By: Wei Cai '20
AMHERST – Hundreds gathered on Nov. 7 to hear Dr. Ibram X. Kendi – a professor and author on race, racism and its history – deliver techniques to combat racist ideologies and comment on the present racial climate.
The “How to be an Antiracist” lecture – which took place at the University of Massachusetts Amherst Fine Arts Center – was held following a string of racially-charged acts of hate, one as recent as the day of the event.
Anna Branch, UMass’ associate chancellor of equity and inclusion, opened the lecture by acknowledging the events.
“Just today, numerous white supremacist stickers appeared over campus,” said Branch. She later added, “Don’t give into despair. Find your voice and be a vehicle for change.”
According to Kendi, society must “stop identifying as not racist.” Kendi stated that the self-identification of “not-racist” is problematic because “[it’s] constantly changing to exonerate themselves.”
“Slave holders identified as not racist … they [were] following the law,” said Kendi. He added, “The heartbeat of racism itself is the denial of racism itself.”
As for why instances of racially-charged hate crimes occur, Kendi suggested that we look to its purpose.
“I think that it’s critical for us to recognize the purpose of racial terror … that purpose is to undermine anti-racist efforts,” said the professor. Kendi defined an anti-racist as “someone who is supporting anti-racist policy or expressing an anti-racist effort.”
While Kendi’s approach focused on qualities of an ‘anti-racist’ individual, he also discussed societal institutions’ roles in creating an ‘anti-racist’ society.
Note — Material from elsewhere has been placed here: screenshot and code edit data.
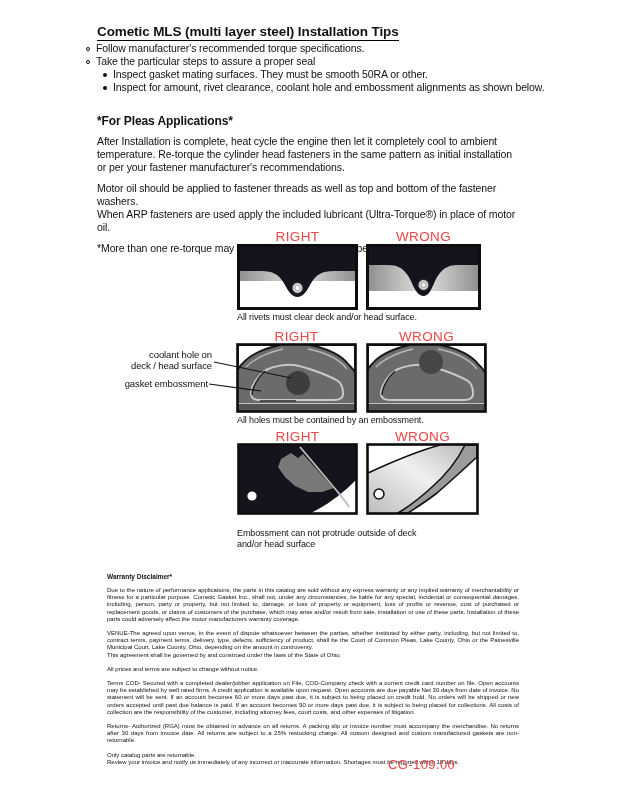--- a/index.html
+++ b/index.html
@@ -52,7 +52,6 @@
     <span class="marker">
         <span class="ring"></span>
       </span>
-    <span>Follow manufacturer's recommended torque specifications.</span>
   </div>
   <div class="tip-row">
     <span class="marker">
“There’s no such thing as a race-blind, race-neutral policy,” said Kendi having earlier urged the audience to “blame the policies, not the people.”
“Political and economic self-interest were leading the production of racist ideas,” said Kendi.
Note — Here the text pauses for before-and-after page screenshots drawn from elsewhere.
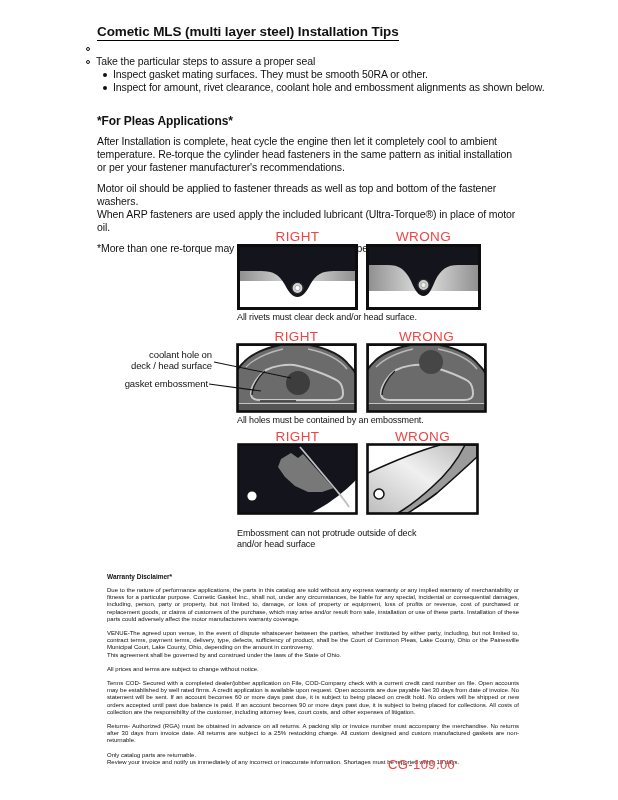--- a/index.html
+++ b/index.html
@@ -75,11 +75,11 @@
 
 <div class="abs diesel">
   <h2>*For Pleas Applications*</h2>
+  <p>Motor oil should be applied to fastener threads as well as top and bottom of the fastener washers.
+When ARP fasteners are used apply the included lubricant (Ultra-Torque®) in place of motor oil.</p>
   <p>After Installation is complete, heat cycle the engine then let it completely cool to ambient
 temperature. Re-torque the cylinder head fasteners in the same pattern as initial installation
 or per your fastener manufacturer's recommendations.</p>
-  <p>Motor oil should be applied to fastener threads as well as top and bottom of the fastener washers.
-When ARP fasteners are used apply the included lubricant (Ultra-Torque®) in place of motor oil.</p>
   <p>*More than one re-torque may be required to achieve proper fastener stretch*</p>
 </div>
With the stereotype of black families and the ‘broken-home’ in mind, Kendi alluded to other contemporary events in which police were called on people of color – predominantly black – for committing no crime, telling the audience that sending the police is not a solution.
Closing the event, a music video for Erase the Hate – a campaign combatting issues concerning discrimination and hate – played offering a glimmer of hope to audience members in despair.
Earlier that day, a photo posted on the Facebook page, “Overheard at UMass,” showed a sticker posted on campus for “Identity Evropa,” a white supremacist group identified by many agencies.
The sticker sparked outrage and concern from many students who were reeling after incidents of racism in Melville Hall and in the area. The university has denounced acts of racism on campus and encouraged the campus to stand in solidarity with each other.